No one could explain where he found the fuel to feed that fire. The wise woman shook her head and burned sage and told Egelric that Alred was wrestling with the De’il himself, and it was that kept him so hot. Egelric asked her what business the Devil had with Alred, and she only shook her head and shrugged.
But Egelric could spare less time to Alred than he would have liked, for Baby was ill as well.
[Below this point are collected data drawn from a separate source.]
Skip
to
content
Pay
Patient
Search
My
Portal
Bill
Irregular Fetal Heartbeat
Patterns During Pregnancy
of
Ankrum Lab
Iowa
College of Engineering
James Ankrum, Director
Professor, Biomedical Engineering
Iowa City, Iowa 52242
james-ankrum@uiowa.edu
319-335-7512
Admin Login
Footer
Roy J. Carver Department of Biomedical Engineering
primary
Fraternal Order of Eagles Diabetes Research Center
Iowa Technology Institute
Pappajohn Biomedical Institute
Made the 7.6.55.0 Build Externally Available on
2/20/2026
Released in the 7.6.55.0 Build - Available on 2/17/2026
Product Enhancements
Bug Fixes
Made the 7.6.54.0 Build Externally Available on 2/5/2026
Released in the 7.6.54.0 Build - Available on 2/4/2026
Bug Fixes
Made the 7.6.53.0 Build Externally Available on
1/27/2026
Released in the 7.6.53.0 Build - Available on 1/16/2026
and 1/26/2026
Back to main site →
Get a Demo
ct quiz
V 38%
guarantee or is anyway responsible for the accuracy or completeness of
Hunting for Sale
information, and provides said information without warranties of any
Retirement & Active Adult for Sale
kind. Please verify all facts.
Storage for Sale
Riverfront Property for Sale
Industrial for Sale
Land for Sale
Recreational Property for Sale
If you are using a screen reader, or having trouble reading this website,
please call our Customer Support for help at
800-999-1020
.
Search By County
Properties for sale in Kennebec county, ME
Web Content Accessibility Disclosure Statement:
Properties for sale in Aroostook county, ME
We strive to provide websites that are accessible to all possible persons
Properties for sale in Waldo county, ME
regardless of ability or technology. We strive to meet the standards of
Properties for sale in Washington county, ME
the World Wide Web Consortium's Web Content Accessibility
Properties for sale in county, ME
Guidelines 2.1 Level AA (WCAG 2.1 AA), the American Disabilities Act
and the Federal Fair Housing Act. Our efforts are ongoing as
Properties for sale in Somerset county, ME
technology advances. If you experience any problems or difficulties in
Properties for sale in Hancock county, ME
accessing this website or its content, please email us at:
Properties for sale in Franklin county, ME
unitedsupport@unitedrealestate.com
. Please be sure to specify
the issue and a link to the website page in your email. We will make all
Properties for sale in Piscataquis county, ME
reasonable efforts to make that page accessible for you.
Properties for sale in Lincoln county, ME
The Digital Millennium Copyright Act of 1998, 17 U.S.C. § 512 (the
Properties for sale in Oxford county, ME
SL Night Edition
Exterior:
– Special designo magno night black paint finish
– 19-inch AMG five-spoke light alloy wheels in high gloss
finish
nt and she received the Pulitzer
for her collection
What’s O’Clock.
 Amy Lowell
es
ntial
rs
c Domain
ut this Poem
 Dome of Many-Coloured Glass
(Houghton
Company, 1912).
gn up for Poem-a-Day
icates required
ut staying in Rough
They didn’t know what was wrong with her – she had no fever, didn’t cough or complain of pains, but she wouldn’t eat, and she only wanted to lie in bed or, better, in his or Gunnilda’s lap, watching the fire.
Egelric cursed himself a thousand times for letting her sit up all through that first night.
Wise Gunnilda thought the sensitive child was simply affected by the slow anguish surrounding her as they all waited for Alred to die. But her heart ached to see Egelric going from bedside to bedside, wearing that grey and weary expression she hadn’t seen on him since the weeks following Elfleda’s death.
“I can’t lose either of them,” he confessed to her one night as he came to relieve her from watching over Iylaine. “God help me if I lose both.”